Unsere Gemeindeväter haben sich seinerzeit offensichtlich sehr für historische Zusammenhänge interessiert. Denn wie bei vielen Straßennamen in Stiepel müssen wir zu deren Erklärung auch in diesem Fall bis zur sogenannten Markenteilung aus dem Jahr 1786 zurückgehen. Hintergrund und Details zur Markenteilung sind in der Festschrift „1000 Jahre Dorfkirche Bochum Stiepel“ durch Dr. Klaus Eichholz ausführlich beschrieben.

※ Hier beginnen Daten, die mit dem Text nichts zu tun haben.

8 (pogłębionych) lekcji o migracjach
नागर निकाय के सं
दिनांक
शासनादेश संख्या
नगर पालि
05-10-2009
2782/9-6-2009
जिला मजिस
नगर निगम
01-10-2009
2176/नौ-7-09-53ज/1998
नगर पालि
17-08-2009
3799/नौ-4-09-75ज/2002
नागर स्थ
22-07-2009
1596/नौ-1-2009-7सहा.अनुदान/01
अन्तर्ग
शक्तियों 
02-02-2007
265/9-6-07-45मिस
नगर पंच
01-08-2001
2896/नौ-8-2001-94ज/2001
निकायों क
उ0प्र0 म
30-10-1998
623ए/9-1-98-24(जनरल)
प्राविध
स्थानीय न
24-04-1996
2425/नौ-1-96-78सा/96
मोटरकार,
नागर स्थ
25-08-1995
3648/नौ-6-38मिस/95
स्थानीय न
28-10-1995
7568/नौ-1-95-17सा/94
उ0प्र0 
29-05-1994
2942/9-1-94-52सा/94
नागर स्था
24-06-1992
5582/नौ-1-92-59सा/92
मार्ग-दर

Der bis zum Jahr 1786 durch die alteingesessenen Bauernhöfe, die kleineren Kötter sowie die adeligen Besitzer des Hauses Kemnade gemeinschaftlich genutzte Wald, die Stiepeler Mark, wurde entsprechend der über Jahrhunderte festgelegten Holz- und Weiderechte in Privatbesitz überführt. Die jeweiligen Mitglieder dieser drei Gruppen, die sogenannten Markgenossen, erhielten aus dem bis dahin gemeinschaftlich genutzten Wald einen ihren alten Nutzungsrechten entsprechendes Eigentum übertragen. Die adeligen Herren des Haus Kemnade erhielten unter anderem das Stück am nördlichen Ende der heutigen Straße, auf dem der (ehemalige) Hof „Haarmann am Gebrannten“ errichtet wurde. Auch die weiter nordwestlich daran anschließende komplette Voßkuhlstraße ist auf ehemaligem Kemnader Grundbesitz entstanden. In der Zeit nach der Markenteilung hat dann ein Familienmitglied derer von Syberg, der seinerzeitigen Lehensherren auf Kemnade, aus Wald- und Grundbesitz das schnelle Geld machen wollen. Großteile des Waldes wurden gerodet, vermutlich auch durch Brandrodung. Ein dokumentierter gerichtlicher Rechtsstreit innerhalb der Familie zeugt von den gegenläufigen Interessen bei dieser Aktion. Zu einer Verurteilung des Angeklagten kam es aufgrund dieses sogenannten Waldfrevels aber nicht.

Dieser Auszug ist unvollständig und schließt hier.